I’ve removed Woke Racism from the reading list. Here’s why: (updated 05/03/25)


John McWhorter’s Woke Racism: How a New Religion Has Betrayed Black America is a critique from within the Black community—not a tool of white supremacy. A Black liberal, linguist, and Columbia professor, McWhorter argues that a certain kind of antiracism has become rigid and performative, more focused on signaling than real change. He calls this “Electism,” likening it to a religion that discourages debate and prioritizes appearances over impact.


He warns this performative style can harm Black communities by emphasizing symbolism instead of addressing material issues like education and poverty. He supports acknowledging systemic racism but urges pragmatic, results-driven solutions.

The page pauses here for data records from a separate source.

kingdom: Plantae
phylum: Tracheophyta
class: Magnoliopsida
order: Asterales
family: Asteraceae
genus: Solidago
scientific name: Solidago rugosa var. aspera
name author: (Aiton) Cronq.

However, critics—many of them Black scholars—say McWhorter overstates the problem, downplays systemic forces, and frames antiracism in ways that conservative voices now use to attack the broader movement. His metaphors, especially comparing white privilege to “original sin,” are seen as minimizing the urgency of dismantling systemic racism.


In short, while the book critiques white liberals’ performative allyship, it has been embraced by those hostile to racial justice, muddying its usefulness for people new to this work.


Short version:

He’s not Ops—he’s calling out another way white people cause harm even when they think they’re helping. But his critique has been co-opted by white conservatives as ammo against antiracism.


This book offers valuable insight into how well-meaning white people can still cause harm—but it’s not for beginners. Without a strong foundation in antiracist thinking, readers may misuse or misread its message. Woke Racism is best reserved for those further along in their journey. Tread lightly.